An IBM 609 spec sheet compared the 609 with the 604 for various applications, such as construction earthwork computations:
604 | 609 | |
Calculations of miles of highway per hour: | 3/5 | 24 |
Number of Card Passes Required: | 28 | 1 |
Number of Control Panels Required: | 28 | 2 |
The 609 was designed entirely by one person, L. Roy Harper, who had it on the market within 14 months of its conception. Its purpose was to retire the huge installed base of the 12-year-old 604. It was apparently rather popular in Europe.
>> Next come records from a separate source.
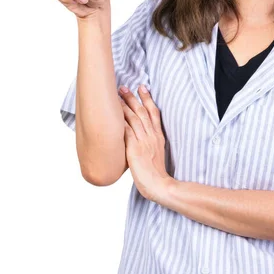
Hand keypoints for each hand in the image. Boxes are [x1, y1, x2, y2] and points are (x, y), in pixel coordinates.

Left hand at [119, 84, 171, 202]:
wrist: (160, 186)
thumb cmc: (156, 175)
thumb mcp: (156, 155)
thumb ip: (149, 145)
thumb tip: (139, 140)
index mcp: (158, 137)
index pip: (154, 113)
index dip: (148, 99)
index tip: (143, 88)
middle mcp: (152, 136)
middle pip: (143, 112)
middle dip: (133, 98)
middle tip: (124, 88)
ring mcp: (144, 142)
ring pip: (134, 118)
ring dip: (125, 106)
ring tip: (117, 96)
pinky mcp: (135, 149)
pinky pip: (127, 131)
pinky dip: (121, 121)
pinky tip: (114, 114)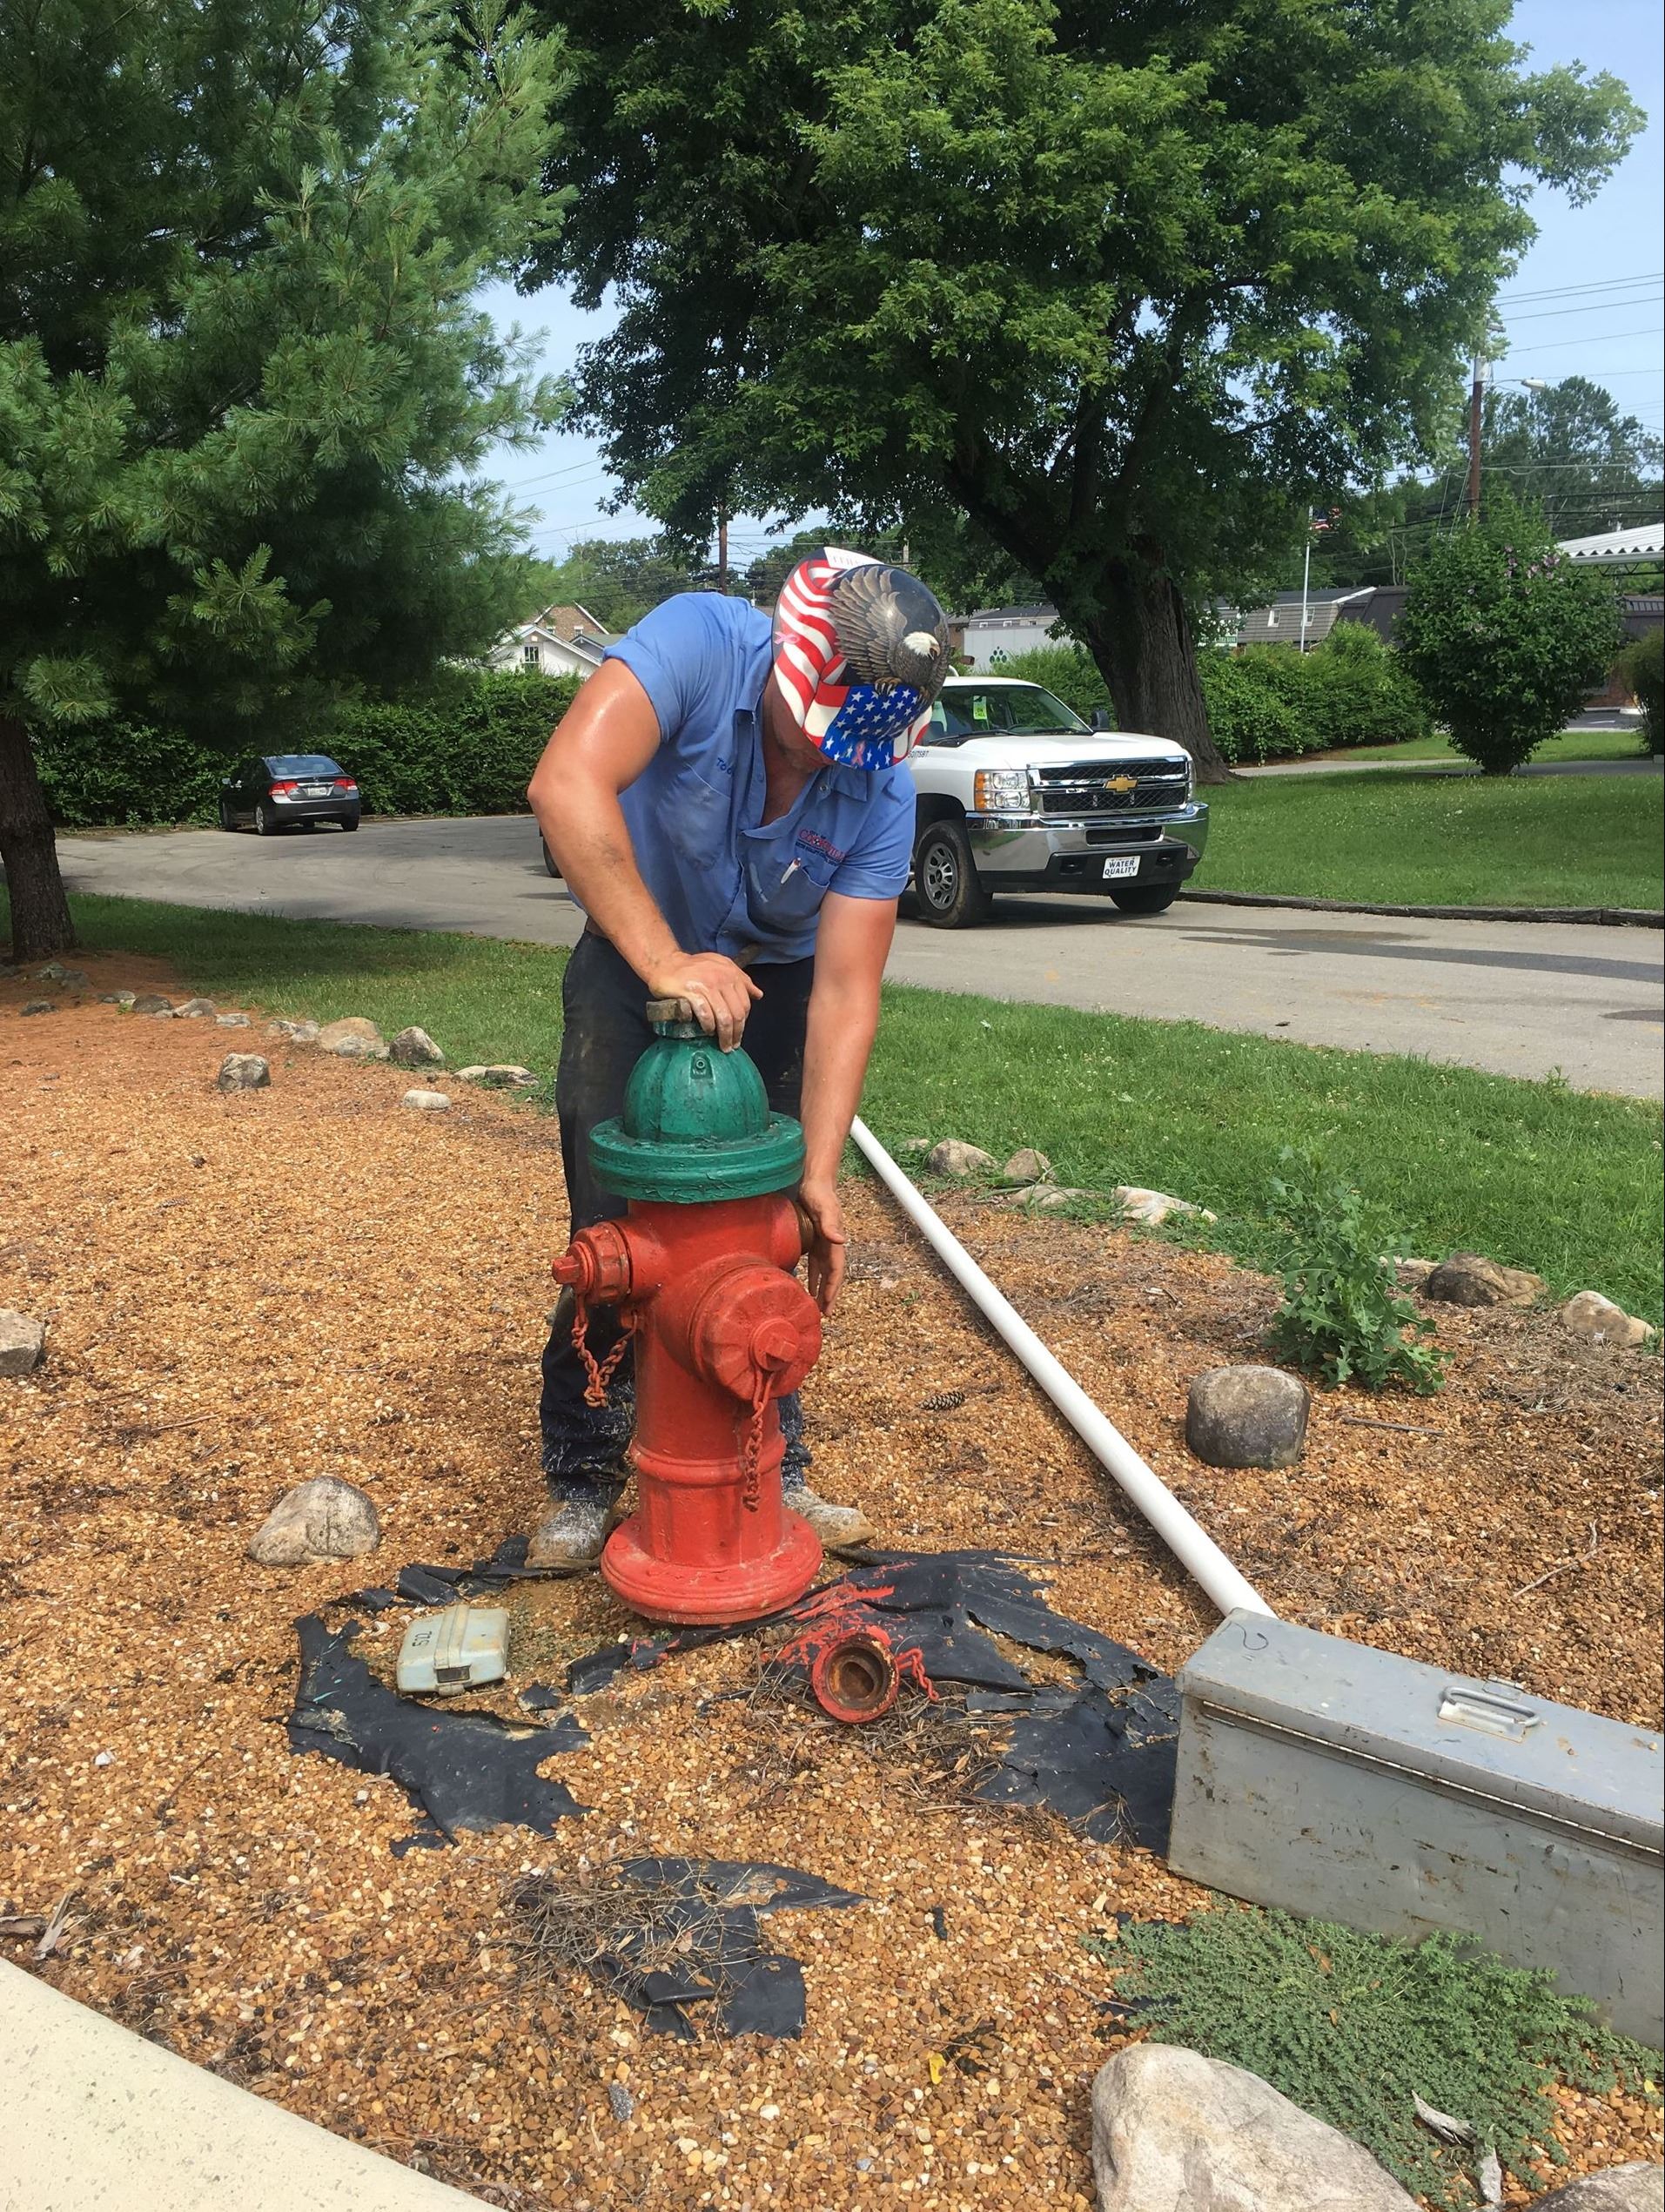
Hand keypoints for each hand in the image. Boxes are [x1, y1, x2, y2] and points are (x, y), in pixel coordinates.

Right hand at [645, 952, 761, 1051]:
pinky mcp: (691, 992)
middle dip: (736, 1033)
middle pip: (736, 1013)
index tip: (739, 1033)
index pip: (745, 1003)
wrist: (666, 963)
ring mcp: (706, 985)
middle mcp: (721, 978)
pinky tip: (708, 1032)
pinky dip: (709, 1026)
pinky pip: (705, 1014)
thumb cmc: (693, 967)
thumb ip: (741, 979)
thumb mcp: (720, 966)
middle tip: (732, 1046)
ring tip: (723, 1046)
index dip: (743, 1022)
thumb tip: (758, 994)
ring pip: (723, 1017)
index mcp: (730, 973)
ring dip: (725, 1035)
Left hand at [799, 1178, 847, 1314]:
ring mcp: (822, 1245)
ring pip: (822, 1273)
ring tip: (816, 1306)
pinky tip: (806, 1287)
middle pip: (831, 1276)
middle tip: (824, 1314)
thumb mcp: (825, 1207)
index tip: (828, 1305)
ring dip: (820, 1289)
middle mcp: (831, 1246)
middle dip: (828, 1295)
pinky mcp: (812, 1241)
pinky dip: (811, 1277)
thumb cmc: (820, 1194)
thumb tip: (841, 1241)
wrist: (814, 1182)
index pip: (836, 1271)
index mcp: (835, 1242)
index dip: (833, 1289)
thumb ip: (831, 1223)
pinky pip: (814, 1265)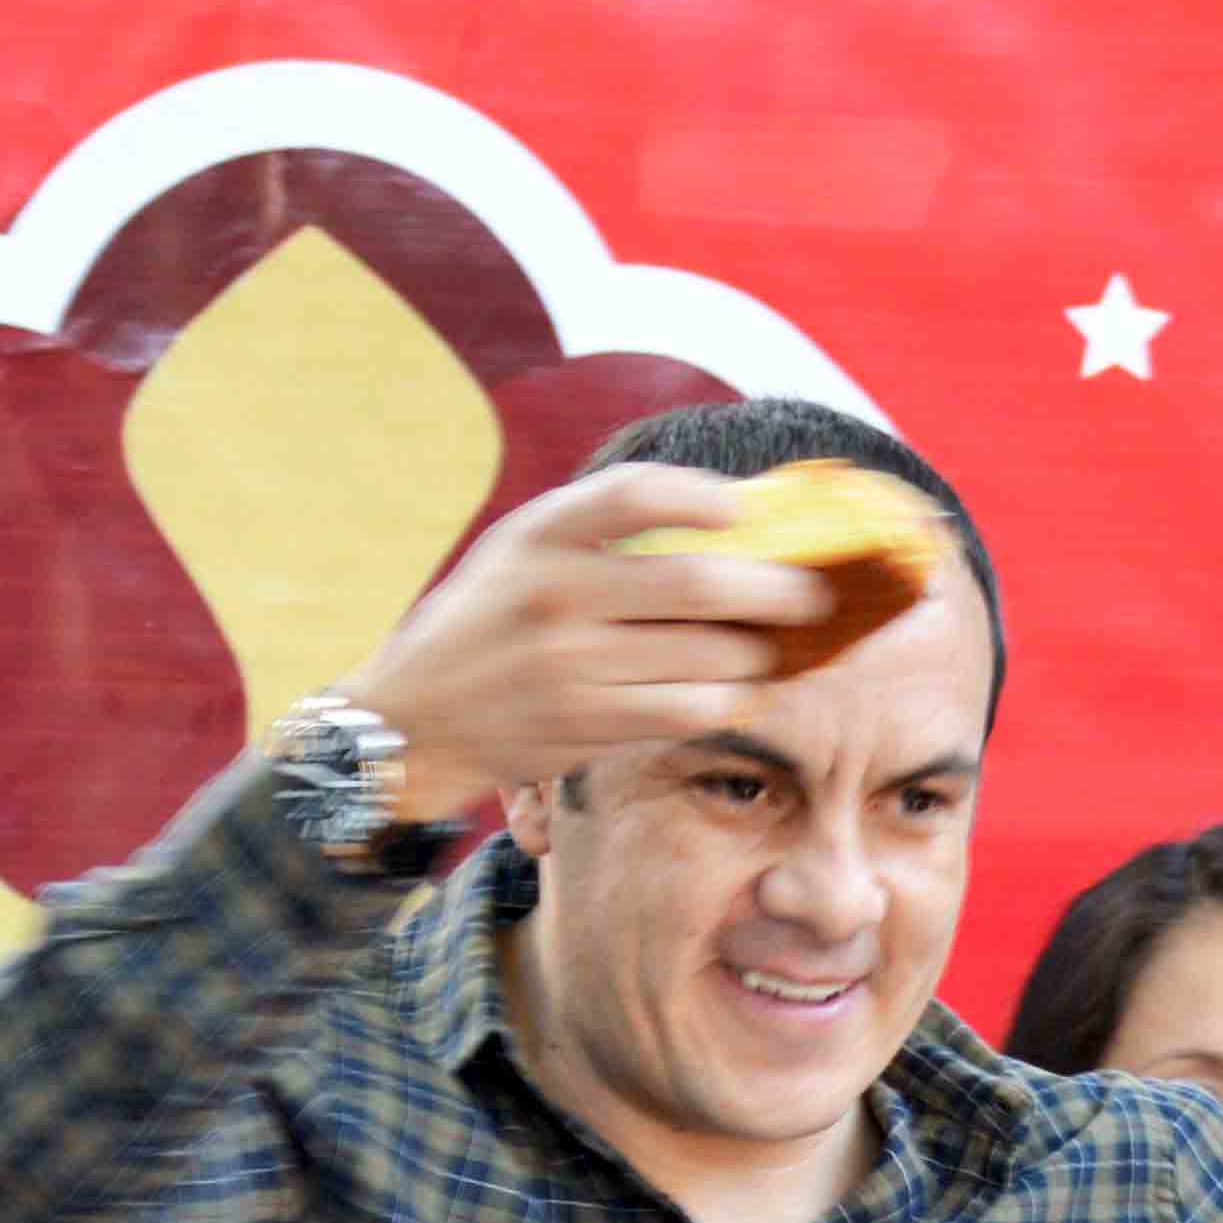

Aside from increased speed, program steps, and memory capacity over the earlier 60x models, the 609 featured built-in error checking: "All input, calculated, and output information is tested for error conditions. Every data transfer and arithmetic operation is parity checked. The 609 Calculator uses a unique type of matrix-analysis adder which includes the the 'checking bit' in its arithmetic operation. Consequently, it should not be necessary, as in previous 600 series unit record calculators, to recalculate results for checking, although the 609 retains this recalculating ability. Thus, the time formerly devoted to recalculating in a program can now be used to increase the amount of calculation performed on a card in one pass through the machine. By means of control panel wiring, detected errors can be selected into separate pockets, or the machine can be stopped."